**WHAT THE EXERCISE ASKS:**
Each line from the one holding "pinky pip: (171, 201)" to the end of the data below must be output verbatim, with no other lines.

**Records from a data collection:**
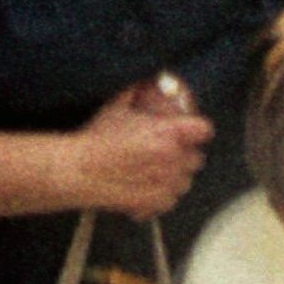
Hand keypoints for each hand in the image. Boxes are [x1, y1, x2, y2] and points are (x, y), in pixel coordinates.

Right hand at [70, 81, 211, 219]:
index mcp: (169, 133)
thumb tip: (145, 78)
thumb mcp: (117, 106)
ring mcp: (165, 185)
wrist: (79, 171)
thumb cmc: (97, 138)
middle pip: (196, 158)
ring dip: (176, 176)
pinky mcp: (154, 205)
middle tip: (168, 150)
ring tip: (159, 170)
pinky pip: (171, 201)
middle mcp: (172, 160)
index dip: (197, 129)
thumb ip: (135, 91)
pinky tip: (149, 187)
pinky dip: (163, 195)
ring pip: (186, 182)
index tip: (191, 130)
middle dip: (185, 153)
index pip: (204, 130)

**RESPONSE AREA:**
pinky pip: (171, 201)
middle mcp: (172, 160)
index dip: (197, 129)
thumb ip: (135, 91)
pinky tip: (149, 187)
pinky dip: (163, 195)
ring pip: (186, 182)
index tip: (191, 130)
middle dip: (185, 153)
index pip: (204, 130)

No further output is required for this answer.